Targeted aspect-based sentiment analysis for Ugandan social media reviews
Abstract
Social media has emerged as a popular sounding board for customers to express their experiences with products or services. Keeping track of all customer's emotions helps businesses to better understand customer feedback and opinions. However, data from social media is voluminous with a high velocity making manual summarisation impractical. Different levels of sentiment analysis have facilitated automatic summarisation of social media reviews.
However, they do not capture the sentiment over multiple aspects of multiple target entities. To remedy this challenge, we introduce targeted aspect-based sentiment analysis (TABSA).
TABSA extracts from review text both the aspects and target entities then resolves the sentiment towards the aspects.
In this research, we investigated whether Twitter and Facebook reviews contain enough information for TABSA. The study also explored to find out if machine learning models can be trained to extract TABSA information from these reviews. In order to achieve the first objective, we extracted Ugandan telecom social media reviews from Twitter and Facebook for the period between February 2019 and September 2019.
We collected almost 22,000 from Twitter and Facebook. The reviews were either in English or had a code-mix of English and Luganda. The reviews were preprocessed to remove spam reviews and tweets or posts made by the telecoms themselves.
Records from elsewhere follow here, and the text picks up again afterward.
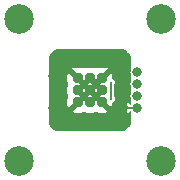
<source format=gbr>
%TF.GenerationSoftware,KiCad,Pcbnew,8.0.5*%
%TF.CreationDate,2024-12-22T15:29:08+11:00*%
%TF.ProjectId,Sensored,53656e73-6f72-4656-942e-6b696361645f,rev?*%
%TF.SameCoordinates,Original*%
%TF.FileFunction,Copper,L2,Bot*%
%TF.FilePolarity,Positive*%
%FSLAX46Y46*%
G04 Gerber Fmt 4.6, Leading zero omitted, Abs format (unit mm)*
G04 Created by KiCad (PCBNEW 8.0.5) date 2024-12-22 15:29:08*
%MOMM*%
%LPD*%
G01*
G04 APERTURE LIST*
G04 Aperture macros list*
%AMRoundRect*
0 Rectangle with rounded corners*
0 $1 Rounding radius*
0 $2 $3 $4 $5 $6 $7 $8 $9 X,Y pos of 4 corners*
0 Add a 4 corners polygon primitive as box body*
4,1,4,$2,$3,$4,$5,$6,$7,$8,$9,$2,$3,0*
0 Add four circle primitives for the rounded corners*
1,1,$1+$1,$2,$3*
1,1,$1+$1,$4,$5*
1,1,$1+$1,$6,$7*
1,1,$1+$1,$8,$9*
0 Add four rect primitives between the rounded corners*
20,1,$1+$1,$2,$3,$4,$5,0*
20,1,$1+$1,$4,$5,$6,$7,0*
20,1,$1+$1,$6,$7,$8,$9,0*
20,1,$1+$1,$8,$9,$2,$3,0*%
G04 Aperture macros list end*
%TA.AperFunction,ComponentPad*%
%ADD10C,0.800000*%
%TD*%
%TA.AperFunction,SMDPad,CuDef*%
%ADD11RoundRect,0.200000X0.200000X0.200000X-0.200000X0.200000X-0.200000X-0.200000X0.200000X-0.200000X0*%
%TD*%
%TA.AperFunction,ViaPad*%
%ADD12C,2.500000*%
%TD*%
%TA.AperFunction,ViaPad*%
%ADD13C,0.250000*%
%TD*%
%TA.AperFunction,Conductor*%
%ADD14C,0.160000*%
%TD*%
G04 APERTURE END LIST*
D10*
%TO.P,J1,1,Pin_1*%
%TO.N,+3V3*%
X148000000Y-107499999D03*
%TO.P,J1,2,Pin_2*%
%TO.N,SDA*%
X148000000Y-108499999D03*
%TO.P,J1,3,Pin_3*%
%TO.N,SCL*%
X148000000Y-109500000D03*
%TO.P,J1,4,Pin_4*%
%TO.N,GND*%
X148000000Y-110499999D03*
%TD*%
D11*
%TO.P,J2,1,Pin_1*%
%TO.N,GND*%
X143000000Y-110000000D03*
X144000000Y-110000000D03*
X145000000Y-110000000D03*
X143000000Y-109000000D03*
X144000000Y-109000000D03*
X145000000Y-109000000D03*
X143000000Y-108000000D03*
X144000000Y-108000000D03*
X145000000Y-108000000D03*
%TD*%
D12*
%TO.N,*%
X150000000Y-115000000D03*
X150000000Y-103000000D03*
X138000000Y-115000000D03*
X138000000Y-103000000D03*
D13*
%TO.N,GND*%
X143150000Y-107050000D03*
X140900000Y-106100000D03*
X140550000Y-107850000D03*
X140900000Y-107000000D03*
X146150000Y-111150000D03*
X141400000Y-112000000D03*
X143850000Y-110350000D03*
X145100000Y-108350000D03*
X145800000Y-110450000D03*
X147100000Y-110450000D03*
X144500000Y-106300000D03*
X140550000Y-110550000D03*
X143650000Y-106100000D03*
%TO.N,+3V3*%
X145800000Y-109750000D03*
X145775000Y-108375000D03*
%TD*%
D14*
%TO.N,GND*%
X148000000Y-110499999D02*
X147149999Y-110499999D01*
X147149999Y-110499999D02*
X147100000Y-110450000D01*
%TO.N,+3V3*%
X145775000Y-109725000D02*
X145775000Y-108375000D01*
X145800000Y-109750000D02*
X145775000Y-109725000D01*
%TD*%
%TA.AperFunction,Conductor*%
%TO.N,GND*%
G36*
X146503440Y-105500801D02*
G01*
X146666681Y-105515083D01*
X146680230Y-105517471D01*
X146835177Y-105558989D01*
X146848107Y-105563695D01*
X146993488Y-105631488D01*
X147005405Y-105638367D01*
X147136808Y-105730377D01*
X147147356Y-105739229D01*
X147260770Y-105852643D01*
X147269622Y-105863191D01*
X147361629Y-105994590D01*
X147368514Y-106006516D01*
X147436302Y-106151887D01*
X147441012Y-106164828D01*
X147482526Y-106319763D01*
X147484917Y-106333323D01*
X147499199Y-106496558D01*
X147499500Y-106503444D01*
X147499500Y-107227941D01*
X147493486Y-107258173D01*
X147453928Y-107353672D01*
X147453925Y-107353681D01*
X147434663Y-107499998D01*
X147434663Y-107499999D01*
X147453925Y-107646316D01*
X147453927Y-107646322D01*
X147493486Y-107741823D01*
X147499500Y-107772056D01*
X147499500Y-108227941D01*
X147493486Y-108258173D01*
X147453928Y-108353672D01*
X147453925Y-108353681D01*
X147434663Y-108499998D01*
X147434663Y-108499999D01*
X147453925Y-108646316D01*
X147453927Y-108646322D01*
X147493486Y-108741823D01*
X147499500Y-108772056D01*
X147499500Y-109227942D01*
X147493486Y-109258174D01*
X147453928Y-109353673D01*
X147453925Y-109353682D01*
X147434663Y-109499999D01*
X147434663Y-109500000D01*
X147453925Y-109646317D01*
X147453927Y-109646323D01*
X147493486Y-109741824D01*
X147499500Y-109772057D01*
X147499500Y-110162330D01*
X147481018Y-110213110D01*
X147434218Y-110240130D01*
X147381000Y-110230746D01*
X147364639Y-110218191D01*
X147211744Y-110065296D01*
X147173283Y-110131915D01*
X147173279Y-110131924D01*
X147114819Y-110311842D01*
X147114818Y-110311847D01*
X147095043Y-110499997D01*
X147095043Y-110500000D01*
X147114818Y-110688150D01*
X147114819Y-110688155D01*
X147173279Y-110868073D01*
X147173281Y-110868077D01*
X147211744Y-110934699D01*
X147364639Y-110781806D01*
X147413615Y-110758969D01*
X147465813Y-110772955D01*
X147496808Y-110817222D01*
X147499500Y-110837668D01*
X147499500Y-111496555D01*
X147499199Y-111503441D01*
X147484917Y-111666676D01*
X147482526Y-111680236D01*
X147441012Y-111835171D01*
X147436302Y-111848112D01*
X147368514Y-111993483D01*
X147361629Y-112005409D01*
X147269622Y-112136808D01*
X147260770Y-112147356D01*
X147147356Y-112260770D01*
X147136808Y-112269622D01*
X147005409Y-112361629D01*
X146993483Y-112368514D01*
X146848112Y-112436302D01*
X146835171Y-112441012D01*
X146680236Y-112482526D01*
X146666676Y-112484917D01*
X146524682Y-112497340D01*
X146503439Y-112499199D01*
X146496555Y-112499500D01*
X141503445Y-112499500D01*
X141496560Y-112499199D01*
X141469900Y-112496866D01*
X141333323Y-112484917D01*
X141319763Y-112482526D01*
X141164828Y-112441012D01*
X141151887Y-112436302D01*
X141006516Y-112368514D01*
X140994590Y-112361629D01*
X140863191Y-112269622D01*
X140852643Y-112260770D01*
X140739229Y-112147356D01*
X140730377Y-112136808D01*
X140638370Y-112005409D01*
X140631488Y-111993488D01*
X140563695Y-111848107D01*
X140558989Y-111835177D01*
X140517471Y-111680230D01*
X140515083Y-111666681D01*
X140500801Y-111503440D01*
X140500500Y-111496555D01*
X140500500Y-110842993D01*
X142510559Y-110842993D01*
X142510601Y-110843018D01*
X142510603Y-110843019D01*
X142672894Y-110893591D01*
X142743425Y-110899999D01*
X143256575Y-110899999D01*
X143327101Y-110893591D01*
X143327109Y-110893589D01*
X143476497Y-110847038D01*
X143523503Y-110847038D01*
X143672894Y-110893591D01*
X143743425Y-110899999D01*
X144256575Y-110899999D01*
X144327101Y-110893591D01*
X144327109Y-110893589D01*
X144476497Y-110847038D01*
X144523503Y-110847038D01*
X144672894Y-110893591D01*
X144743425Y-110899999D01*
X145256575Y-110899999D01*
X145327101Y-110893591D01*
X145327109Y-110893589D01*
X145489396Y-110843018D01*
X145489398Y-110843017D01*
X145489439Y-110842992D01*
X144548604Y-109902157D01*
X144548603Y-109902157D01*
X144500000Y-109853553D01*
X144451397Y-109902157D01*
X144451396Y-109902157D01*
X144055861Y-110297692D01*
X144006885Y-110320530D01*
X143954687Y-110306544D01*
X143944139Y-110297692D01*
X143548604Y-109902157D01*
X143548603Y-109902157D01*
X143500000Y-109853553D01*
X143451397Y-109902157D01*
X143451396Y-109902157D01*
X143000000Y-110353553D01*
X142510559Y-110842993D01*
X140500500Y-110842993D01*
X140500500Y-107743425D01*
X142100000Y-107743425D01*
X142100000Y-108256575D01*
X142106408Y-108327101D01*
X142106410Y-108327109D01*
X142152962Y-108476497D01*
X142152962Y-108523503D01*
X142106408Y-108672894D01*
X142100000Y-108743425D01*
X142100000Y-109256575D01*
X142106408Y-109327101D01*
X142106410Y-109327109D01*
X142152962Y-109476497D01*
X142152962Y-109523503D01*
X142106408Y-109672894D01*
X142100000Y-109743425D01*
X142100000Y-110256575D01*
X142106408Y-110327101D01*
X142106410Y-110327109D01*
X142156981Y-110489398D01*
X142157005Y-110489439D01*
X142157007Y-110489439D01*
X143000000Y-109646447D01*
X143000000Y-109646446D01*
X143146447Y-109499999D01*
X143853553Y-109499999D01*
X143853553Y-109500001D01*
X143999999Y-109646447D01*
X144000001Y-109646447D01*
X144146447Y-109500001D01*
X144146447Y-109499999D01*
X144000001Y-109353553D01*
X143999999Y-109353553D01*
X143853553Y-109499999D01*
X143146447Y-109499999D01*
X142702308Y-109055860D01*
X142679470Y-109006884D01*
X142681315Y-109000000D01*
X143353553Y-109000000D01*
X143451396Y-109097842D01*
X143500000Y-109146446D01*
X143646446Y-109000000D01*
X144353553Y-109000000D01*
X144451396Y-109097842D01*
X144500000Y-109146446D01*
X144646446Y-109000000D01*
X144548603Y-108902157D01*
X144500000Y-108853553D01*
X144451397Y-108902157D01*
X144451396Y-108902158D01*
X144353553Y-109000000D01*
X143646446Y-109000000D01*
X143548603Y-108902157D01*
X143500000Y-108853553D01*
X143451397Y-108902157D01*
X143451396Y-108902158D01*
X143353553Y-109000000D01*
X142681315Y-109000000D01*
X142693456Y-108954686D01*
X142702308Y-108944137D01*
X143000000Y-108646446D01*
X143146446Y-108500000D01*
X143146445Y-108499999D01*
X143853553Y-108499999D01*
X143853553Y-108500001D01*
X143999999Y-108646447D01*
X144000001Y-108646447D01*
X144146447Y-108500001D01*
X144146447Y-108500000D01*
X144853553Y-108500000D01*
X145000000Y-108646446D01*
X145000000Y-108646447D01*
X145297691Y-108944138D01*
X145320529Y-108993114D01*
X145306543Y-109045312D01*
X145297691Y-109055860D01*
X144853553Y-109499998D01*
X144853553Y-109499999D01*
X145000000Y-109646446D01*
X145000000Y-109646447D01*
X145842992Y-110489439D01*
X145843017Y-110489398D01*
X145843018Y-110489396D01*
X145893591Y-110327105D01*
X145899999Y-110256575D01*
X145899999Y-110115310D01*
X145918481Y-110064529D01*
X145951979Y-110041073D01*
X145965261Y-110036240D01*
X146053194Y-109962455D01*
X146110588Y-109863045D01*
X146130521Y-109750000D01*
X146110588Y-109636955D01*
X146053194Y-109537545D01*
X146048191Y-109533346D01*
X146043717Y-109529592D01*
X146016699Y-109482791D01*
X146015500Y-109469077D01*
X146015500Y-108630609D01*
X146026084Y-108591109D01*
X146078685Y-108500001D01*
X146085588Y-108488045D01*
X146105521Y-108375000D01*
X146085588Y-108261955D01*
X146028194Y-108162545D01*
X146028190Y-108162542D01*
X146028187Y-108162538D01*
X145940263Y-108088761D01*
X145939499Y-108088320D01*
X145938931Y-108087643D01*
X145934967Y-108084317D01*
X145935553Y-108083617D01*
X145904763Y-108046923D01*
X145899999Y-108019904D01*
X145899999Y-107743424D01*
X145893591Y-107672898D01*
X145893589Y-107672890D01*
X145843019Y-107510603D01*
X145843018Y-107510601D01*
X145842992Y-107510558D01*
X145000000Y-108353553D01*
X145000000Y-108353554D01*
X144853553Y-108500000D01*
X144146447Y-108500000D01*
X144146447Y-108499999D01*
X144000001Y-108353553D01*
X143999999Y-108353553D01*
X143853553Y-108499999D01*
X143146445Y-108499999D01*
X143000000Y-108353554D01*
X143000000Y-108353553D01*
X142157006Y-107510559D01*
X142156984Y-107510597D01*
X142156981Y-107510603D01*
X142106408Y-107672894D01*
X142100000Y-107743425D01*
X140500500Y-107743425D01*
X140500500Y-107157006D01*
X142510559Y-107157006D01*
X143451396Y-108097843D01*
X143451397Y-108097843D01*
X143500000Y-108146446D01*
X143548603Y-108097843D01*
X143548604Y-108097843D01*
X143944139Y-107702308D01*
X143993115Y-107679470D01*
X144045313Y-107693456D01*
X144055861Y-107702308D01*
X144451396Y-108097843D01*
X144451397Y-108097843D01*
X144500000Y-108146446D01*
X144548603Y-108097843D01*
X144548604Y-108097843D01*
X145000000Y-107646447D01*
X145489439Y-107157006D01*
X145489439Y-107157005D01*
X145489398Y-107156981D01*
X145327105Y-107106408D01*
X145256574Y-107100000D01*
X144743424Y-107100000D01*
X144672898Y-107106408D01*
X144672890Y-107106410D01*
X144523503Y-107152962D01*
X144476497Y-107152962D01*
X144327105Y-107106408D01*
X144256574Y-107100000D01*
X143743424Y-107100000D01*
X143672898Y-107106408D01*
X143672890Y-107106410D01*
X143523503Y-107152962D01*
X143476497Y-107152962D01*
X143327105Y-107106408D01*
X143256574Y-107100000D01*
X142743424Y-107100000D01*
X142672898Y-107106408D01*
X142672890Y-107106410D01*
X142510603Y-107156981D01*
X142510597Y-107156984D01*
X142510559Y-107157006D01*
X140500500Y-107157006D01*
X140500500Y-106503444D01*
X140500801Y-106496559D01*
X140513733Y-106348748D01*
X140515083Y-106333316D01*
X140517471Y-106319771D01*
X140558990Y-106164818D01*
X140563693Y-106151896D01*
X140631490Y-106006506D01*
X140638364Y-105994599D01*
X140730382Y-105863184D01*
X140739223Y-105852649D01*
X140852649Y-105739223D01*
X140863184Y-105730382D01*
X140994599Y-105638364D01*
X141006506Y-105631490D01*
X141151896Y-105563693D01*
X141164818Y-105558990D01*
X141319771Y-105517471D01*
X141333316Y-105515083D01*
X141496560Y-105500801D01*
X141503445Y-105500500D01*
X141565892Y-105500500D01*
X146434108Y-105500500D01*
X146496555Y-105500500D01*
X146503440Y-105500801D01*
G37*
%TD.AperFunction*%
%TD*%
M02*

</source>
The remaining reviews were human-annotated with the target telecom, aspects and sentiment towards the aspects of target telecom.
After the annotation, a dataset called SentiTel was constructed with a final Cohen Kappa inter-annotation agreement of 0.59, 0.73 and 0.60 respectively on the aspects. SentiTel contains 6,320 telecom related reviews. Through the annotation of the SentiTel dataset, it was demonstrated that Twitter and Facebook reviews are rich in information and can be used for TABSA.
To achieve the second objective, we trained several machine learning models which include random forest, logistic regression, attentive Bi-LSTM and BERT. The TABSA task is modeled as a sentence pair classification task with the labels "positive", "negative" and "none".
On the aspect category detection task, the models random forest, logistic regression and BERT obtained AUC scores of 0.883, 0.705 and 0.95 respectively. On sentiment classification, the models obtained AUC scores of 0.915, 0.895 and 0.965 respectively. In both tasks, the best results were obtained using the BERT model. These AUC scores indicate that a machine learning model can be trained to extract TABSA information from Twitter and Facebook reviews thus achieving the second objective of this study. The analysis of results indicated that the performance of the models depends on several factors. These factors include: the aspect lexicon variation, review length and the review category.